Testo originale —
_ _ _ _ _ _ _

La Luna, da sempre simbolo di immaginazione e conquista, è oggi considerata una possibile miniera di uno degli isotopi più rari e ambiti: l’elio-3. Intrappolato per miliardi di anni nel suolo lunare dal vento solare, questo elemento potrebbe diventare un tassello decisivo tanto per il raffreddamento dei computer quantistici quanto per la futura energia da fusione nucleare. Una prospettiva che ha acceso una competizione globale, in cui Stati Uniti e Cina sono i protagonisti più determinati, seguiti da Russia, India, Europa e altre nazioni che non vogliono restare indietro.
L’elio-3 sulla Terra è scarso: arriva quasi esclusivamente dal decadimento del trizio presente negli arsenali nucleari, con quantità che non bastano a soddisfare neppure le esigenze di un’industria quantistica in espansione. Al contrario, il suolo lunare ne custodirebbe enormi quantità, sebbene a concentrazioni minime. Secondo stime ottimistiche, ci sarebbero fino a un milione di tonnellate, sparse però in granelli di regolite. Per ottenere pochi litri di gas utilizzabile servirebbe lavorare volumi di terreno grandi come una piscina.
Il suo impiego principale oggi riguarda la criogenia. Nei frigoriferi a diluizione, miscelato con elio-4, permette di raffreddare i qubit a temperature di pochi millikelvin, più basse di quelle dello spazio interstellare. Senza questa condizione estrema, i computer quantistici non potrebbero funzionare. Ma l’elio-3 è prezioso anche per la diagnostica medica, per rilevatori di radiazioni e, in prospettiva, per reazioni di fusione nucleare “pulita”, che produrrebbero meno scorie radioattive rispetto a quelle tradizionali. Un sogno che, se realizzato, fornirebbe energia abbondante con un impatto ambientale ridotto.
Il problema, però, non è solo trovarlo, ma estrarlo. La regolite lunare è abrasiva, carica elettrostaticamente e ostile a qualsiasi macchinario. Servono sistemi autonomi, capaci di scavare, riscaldare il terreno a temperature elevate, separare l’elio-3 dagli altri gas e conservarlo in sicurezza. Startup come Interlune stanno già testando prototipi di macchine mobili, in grado di processare centinaia di tonnellate di terreno in un’ora. Ma anche se i primi sistemi funzionassero, resterebbe da affrontare il nodo della purificazione, dello stoccaggio e del trasporto verso la Terra.

_ _ _ _ _ _ _

Materiale di partenza —
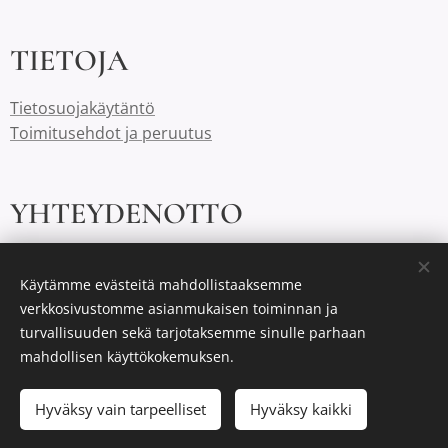
TIETOJA
Tietosuojakäytäntö
Toimitusehdot ja peruutus
YHTEYDENOTTO
cobblerina@gmail.com
0400 486 824
Käytämme evästeitä mahdollistaaksemme
verkkosivustomme asianmukaisen toiminnan ja
turvallisuuden sekä tarjotaksemme sinulle parhaan
Cobblerinalla on Suomessa aina ilmaiset toimituskulut.
mahdollisen käyttökokemuksen.
Hyväksy vain tarpeelliset
Hyväksy kaikki
Luotu
Webnodella
Evästeet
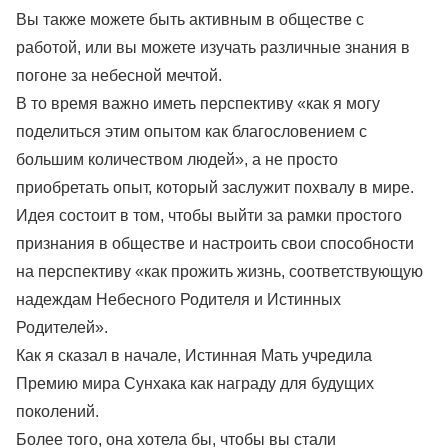
Вы также можете быть активным в обществе с
работой, или вы можете изучать различные знания в
погоне за небесной мечтой.
В то время важно иметь перспективу «как я могу
поделиться этим опытом как благословением с
большим количеством людей», а не просто
приобретать опыт, который заслужит похвалу в мире.
Идея состоит в том, чтобы выйти за рамки простого
признания в обществе и настроить свои способности
на перспективу «как прожить жизнь, соответствующую
надеждам Небесного Родителя и Истинных
Родителей».
Как я сказал в начале, Истинная Мать учредила
Премию мира Сунхака как награду для будущих
поколений.
Более того, она хотела бы, чтобы вы стали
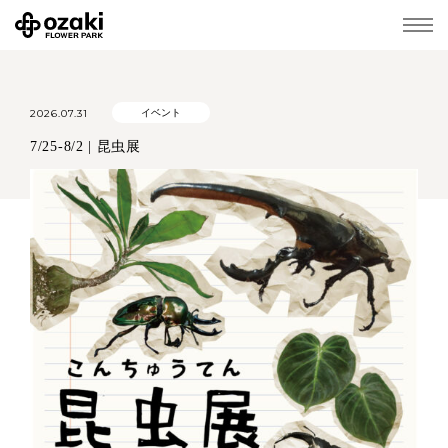
2026.07.31
イベント
7/25-8/2 | 昆虫展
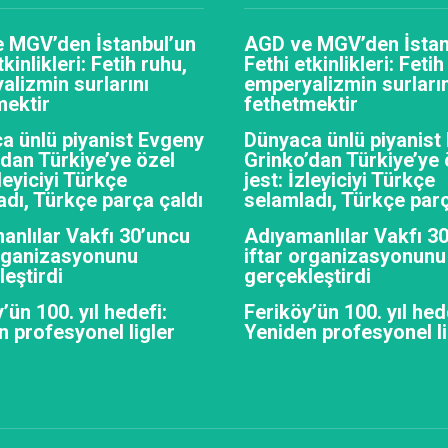
 MGV’den İstanbul’un
AGD ve MGV’den İstan
tkinlikleri: Fetih ruhu,
Fethi etkinlikleri: Fetih
alizmin surlarını
emperyalizmin surların
mektir
fethetmektir
a ünlü piyanist Evgeny
Dünyaca ünlü piyanist
’dan Türkiye’ye özel
Grinko’dan Türkiye’ye 
zleyiciyi Türkçe
jest: İzleyiciyi Türkçe
adı, Türkçe parça çaldı
selamladı, Türkçe parç
anlılar Vakfı 30’uncu
Adıyamanlılar Vakfı 3
organizasyonunu
iftar organizasyonunu
eştirdi
gerçekleştirdi
’ün 100. yıl hedefi:
Feriköy’ün 100. yıl hed
n profesyonel ligler
Yeniden profesyonel li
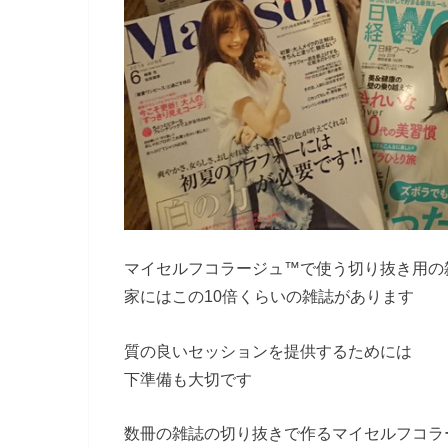
マイセルフコラージュ™で使う切り抜き用の
家にはこの10倍くらいの雑誌があります
質の良いセッションを提供するためには
下準備も大切です
数冊の雑誌の切り抜きで作るマイセルフコラ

_ _ _ _ _ _ _

Compiti da svolgere —
1) Estrai dal testo sull'elio-3 lunare tutto quello che va da "Il suo impiego" giù fino a "impatto ambientale ridotto.", copiandolo senza cambiare nulla.
2) Prosegui il testo sull'elio-3 della Luna, cominciando subito dopo la sua ultima frase.
Per questo lavoro l'elenco non serve.

Risposte in ordine —
1)
Il suo impiego principale oggi riguarda la criogenia. Nei frigoriferi a diluizione, miscelato con elio-4, permette di raffreddare i qubit a temperature di pochi millikelvin, più basse di quelle dello spazio interstellare. Senza questa condizione estrema, i computer quantistici non potrebbero funzionare. Ma l’elio-3 è prezioso anche per la diagnostica medica, per rilevatori di radiazioni e, in prospettiva, per reazioni di fusione nucleare “pulita”, che produrrebbero meno scorie radioattive rispetto a quelle tradizionali. Un sogno che, se realizzato, fornirebbe energia abbondante con un impatto ambientale ridotto.

2)
Nonostante le difficoltà, il 2025 ha segnato un passaggio simbolico: il Dipartimento dell’Energia statunitense ha acquistato per la prima volta tre litri di elio-3 lunare, dando un segnale chiaro di interesse strategico. Anche colossi del settore quantistico e informatico hanno iniziato ad assicurarsi forniture future, nella speranza che i prototipi diventino presto impianti pilota. Parallelamente, diverse missioni di ricognizione si preparano a mappare la distribuzione dell’isotopo e a testare le tecniche di estrazione sul campo.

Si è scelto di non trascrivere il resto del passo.